* What this task involves *
Rewrite the listing from the line with "ough Property Value with" up to and including the line with "Someone else", replacing "Customize" with "Personalize" and keeping everything else the same. Leave the pictures out.

Stored data entries
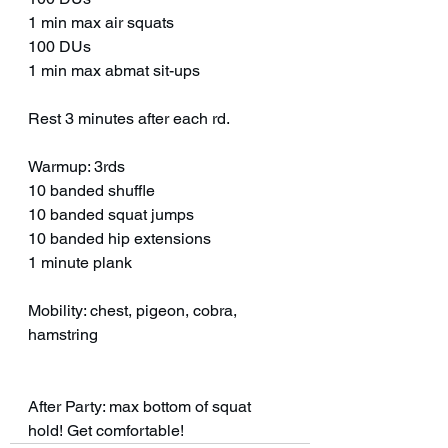
1 min max air squats
100 DUs 
1 min max abmat sit-ups 
Rest 3 minutes after each rd. 
Warmup: 3rds
10 banded shuffle 
10 banded squat jumps
10 banded hip extensions 
1 minute plank
Mobility: chest, pigeon, cobra, 
hamstring 
After Party: max bottom of squat 
hold! Get comfortable! 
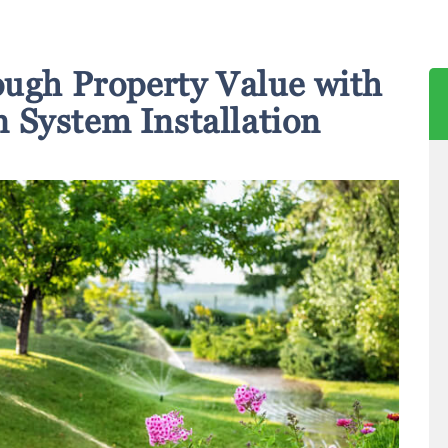
ough Property Value with
n System Installation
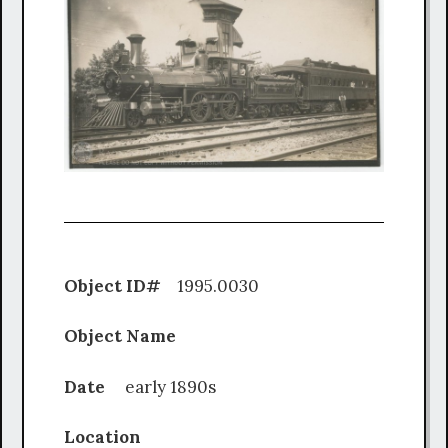
Object ID#
1995.0030
Object Name
Date
early 1890s
Location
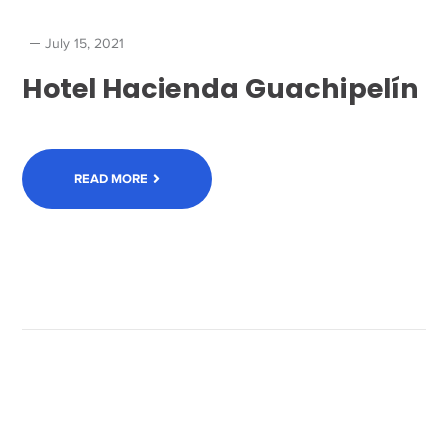
July 15, 2021
Hotel Hacienda Guachipelín
READ MORE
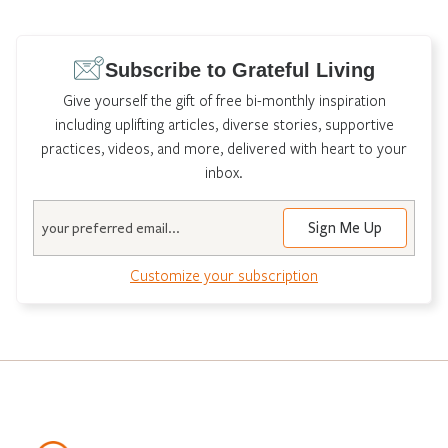
Subscribe to Grateful Living
Give yourself the gift of free bi-monthly inspiration
including uplifting articles, diverse stories, supportive
practices, videos, and more, delivered with heart to your
inbox.
Email
Customize your subscription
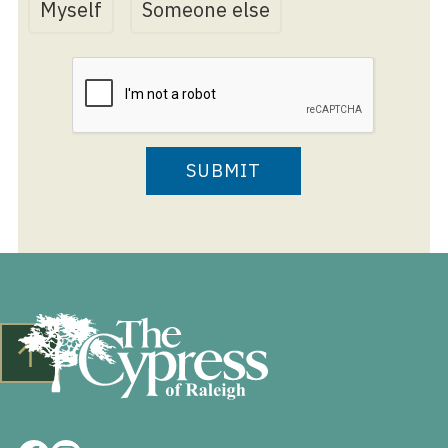
Myself
Someone else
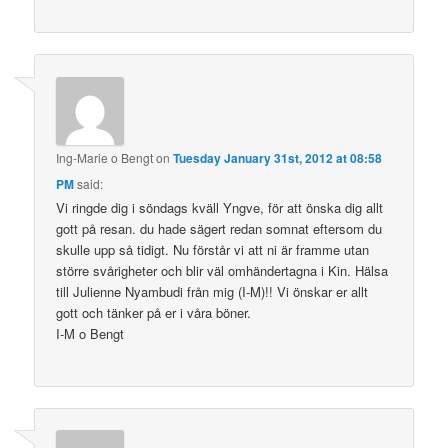
Ing-Marie o Bengt
on
Tuesday January 31st, 2012 at 08:58
PM
said:
Vi ringde dig i söndags kväll Yngve, för att önska dig allt
gott på resan. du hade sägert redan somnat eftersom du
skulle upp så tidigt. Nu förstår vi att ni är framme utan
större svårigheter och blir väl omhändertagna i Kin. Hälsa
till Julienne Nyambudi från mig (I-M)!! Vi önskar er allt
gott och tänker på er i våra böner.
I-M o Bengt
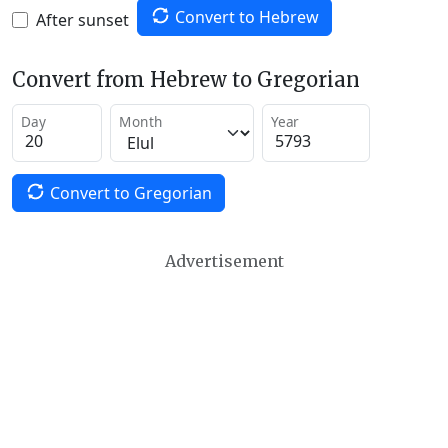
Convert to Hebrew
After sunset
Convert from Hebrew to Gregorian
Day
Month
Year
Convert to Gregorian
Advertisement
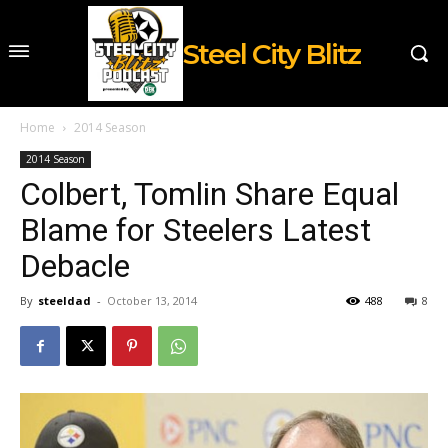
Steel City Blitz
Home
2014 Season
2014 Season
Colbert, Tomlin Share Equal
Blame for Steelers Latest
Debacle
By
steeldad
-
October 13, 2014
488
8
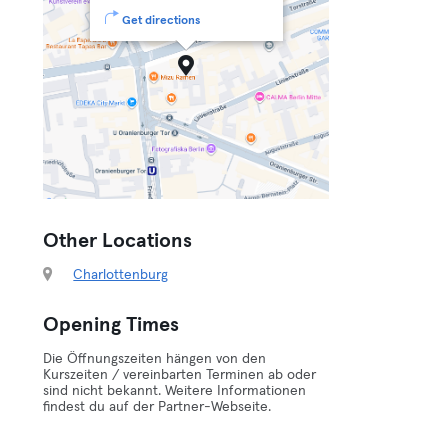
Get directions
Other Locations
Charlottenburg
Opening Times
Die Öffnungszeiten hängen von den
Kurszeiten / vereinbarten Terminen ab oder
sind nicht bekannt. Weitere Informationen
findest du auf der Partner-Webseite.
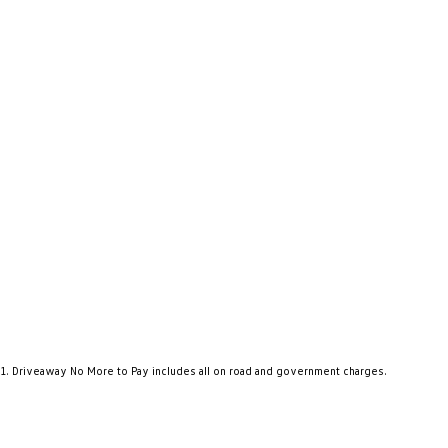
1
.
Driveaway No More to Pay includes all on road and government charges.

* Exercise output *
ough Property Value with
n System Installation
Object ID#
1995.0030
Object Name
Date
early 1890s
Location
July 15, 2021
Hotel Hacienda Guachipelín
READ MORE
Subscribe to Grateful Living
Give yourself the gift of free bi-monthly inspiration
including uplifting articles, diverse stories, supportive
practices, videos, and more, delivered with heart to your
inbox.
Email
Personalize your subscription
Myself
Someone else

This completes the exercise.